WORKING DATA:
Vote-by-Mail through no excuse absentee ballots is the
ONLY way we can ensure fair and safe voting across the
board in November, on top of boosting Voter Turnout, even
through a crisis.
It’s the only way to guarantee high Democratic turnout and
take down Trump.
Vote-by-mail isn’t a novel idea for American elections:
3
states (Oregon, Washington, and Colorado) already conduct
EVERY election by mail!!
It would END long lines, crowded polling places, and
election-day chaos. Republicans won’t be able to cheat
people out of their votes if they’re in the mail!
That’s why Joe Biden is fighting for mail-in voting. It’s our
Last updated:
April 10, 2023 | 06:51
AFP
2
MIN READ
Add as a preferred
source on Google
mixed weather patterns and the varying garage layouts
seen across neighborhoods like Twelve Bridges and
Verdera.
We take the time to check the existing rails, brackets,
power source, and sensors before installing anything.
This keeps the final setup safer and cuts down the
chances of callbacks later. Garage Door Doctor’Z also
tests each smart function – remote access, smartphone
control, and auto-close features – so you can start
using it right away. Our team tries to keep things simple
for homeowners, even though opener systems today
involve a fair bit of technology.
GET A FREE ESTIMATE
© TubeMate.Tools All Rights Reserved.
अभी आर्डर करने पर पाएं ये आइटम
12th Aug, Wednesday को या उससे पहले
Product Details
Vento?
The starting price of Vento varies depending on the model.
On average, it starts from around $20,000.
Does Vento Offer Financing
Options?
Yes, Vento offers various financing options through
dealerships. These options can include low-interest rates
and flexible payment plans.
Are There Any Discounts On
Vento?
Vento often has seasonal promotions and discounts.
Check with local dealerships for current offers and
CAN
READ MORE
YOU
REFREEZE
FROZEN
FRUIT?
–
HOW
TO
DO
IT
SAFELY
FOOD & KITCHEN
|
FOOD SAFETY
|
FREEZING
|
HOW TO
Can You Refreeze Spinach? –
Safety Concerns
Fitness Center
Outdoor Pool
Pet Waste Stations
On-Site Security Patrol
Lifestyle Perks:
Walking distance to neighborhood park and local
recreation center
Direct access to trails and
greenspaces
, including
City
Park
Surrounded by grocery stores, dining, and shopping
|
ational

---

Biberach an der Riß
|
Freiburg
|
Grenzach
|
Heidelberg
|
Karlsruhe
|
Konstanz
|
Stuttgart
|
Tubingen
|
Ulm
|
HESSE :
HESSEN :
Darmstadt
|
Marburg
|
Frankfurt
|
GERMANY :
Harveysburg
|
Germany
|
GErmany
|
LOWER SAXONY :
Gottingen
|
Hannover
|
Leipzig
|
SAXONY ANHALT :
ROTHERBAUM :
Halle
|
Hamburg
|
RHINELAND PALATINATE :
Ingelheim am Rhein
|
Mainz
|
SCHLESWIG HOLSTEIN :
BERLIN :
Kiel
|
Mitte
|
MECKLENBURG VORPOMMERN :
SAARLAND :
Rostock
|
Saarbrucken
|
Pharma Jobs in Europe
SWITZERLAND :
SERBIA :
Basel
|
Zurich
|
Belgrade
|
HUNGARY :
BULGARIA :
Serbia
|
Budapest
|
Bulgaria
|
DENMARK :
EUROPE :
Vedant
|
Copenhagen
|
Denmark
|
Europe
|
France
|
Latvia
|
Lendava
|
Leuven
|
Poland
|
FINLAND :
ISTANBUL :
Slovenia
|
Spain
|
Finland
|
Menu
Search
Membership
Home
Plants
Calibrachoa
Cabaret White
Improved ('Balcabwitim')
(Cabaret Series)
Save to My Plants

PROBLEM:
Copy all lines from the data above that contain the word "source".

WRITTEN ANSWER:
source on Google
power source, and sensors before installing anything.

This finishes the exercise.